> [PROBLEM REQUIREMENTS]:
In the blog entries below, why does the writer call Brittany needles a silent favorite? Answer in one to three sentences.

Monday, November 11, 2019

Gray Knitting Day

I didn't mean to be so literal in my title, but it is. It is now starting to look like winter outside, bleary gray skies, followed by slushy rain. The salt trucks and snow plows have officially left the barns for the first time this season and I do not really like to be outside anymore once that happens. It just means cold. I have gone back to working in knit, for now, I have made two other hats in the last month along with all of the baby blankets, and I am getting close to finishing, another made up pattern, it seems very flexible and stretchy and is made with an acrylic yarn from Premier that I am truly surprised with the softness and the texture. It is a chunky yarn, and I am knitting with size 10 Brittany needles. These are the ones that replaced my white Bakelite needles that popped in the middle of the last hat. I never recommend these needles enough. I forget, they are a silent favorite for me because after the initial grip wears off quickly, they are just as fast an convenient and slick as any of the other knitting needles that I have, and I am an Addi addict for the most part. But I have never been unhappy with a pair of Brittany needles. DPNs are my favorite for hat and glove and sock knitting, and sometimes sleeves. If you don't own a pair and have the opportunity to get some, do it, you will be pleased. Just remember the initial grit from the varnish texture wears off after about 1 hat. Then they are as slick as the nickels. And let me show you my progress...

Thursday, September 26, 2019

Let the Chips Fall as they May

So as it’s nearing fall, actually it already is, but more feeling like it. I am closer to getting a job, but I keep having small things get in the way here or there, so far they have been overcome, but I am definitely being tested. I am behind on baby blankets, no surprise, I wanted to be up to date by now, but life gets in the way I suppose. Right now I am curious to find out if one of my sons is going to be punished basically for the misdeeds of the other son. Stressful to say the least. How do you turn a kid around? This kid has been a challenge for me all the years that I have been with my husband, even before marriage. He so desperately wanted to be my sidekick and he was until he started punishing the other kids and myself for when he got or gets in trouble. I digress, I have started two new items this week as I have startitis, a hat for one of the girls and a hoodie for my brother. Not sure If either one will work out perfectly, but I am trying it. And just for fun, a gratuitous picture of yarn goodness. Please excuse the string, I will sew that in later.

> [RECORD SET]:
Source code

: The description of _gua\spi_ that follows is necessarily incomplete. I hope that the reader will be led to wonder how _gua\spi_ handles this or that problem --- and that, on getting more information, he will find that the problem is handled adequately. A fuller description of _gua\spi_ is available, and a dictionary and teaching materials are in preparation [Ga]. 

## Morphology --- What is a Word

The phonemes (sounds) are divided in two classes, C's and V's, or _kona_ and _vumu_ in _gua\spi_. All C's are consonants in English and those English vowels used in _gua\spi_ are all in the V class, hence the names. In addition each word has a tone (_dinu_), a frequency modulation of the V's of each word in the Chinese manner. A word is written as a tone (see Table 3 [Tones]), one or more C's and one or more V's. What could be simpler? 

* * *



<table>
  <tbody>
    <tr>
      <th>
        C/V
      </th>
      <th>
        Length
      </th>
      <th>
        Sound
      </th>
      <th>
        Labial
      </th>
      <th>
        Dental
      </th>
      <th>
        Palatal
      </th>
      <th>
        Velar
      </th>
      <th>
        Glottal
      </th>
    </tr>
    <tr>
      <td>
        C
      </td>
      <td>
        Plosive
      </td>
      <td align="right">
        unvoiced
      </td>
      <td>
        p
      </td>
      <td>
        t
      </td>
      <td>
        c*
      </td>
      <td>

> [FINISHED EXERCISE]:
After about one hat, their initial grip from the varnish texture wears off. From then on they are as fast, convenient and slick as any of the writer's other knitting needles.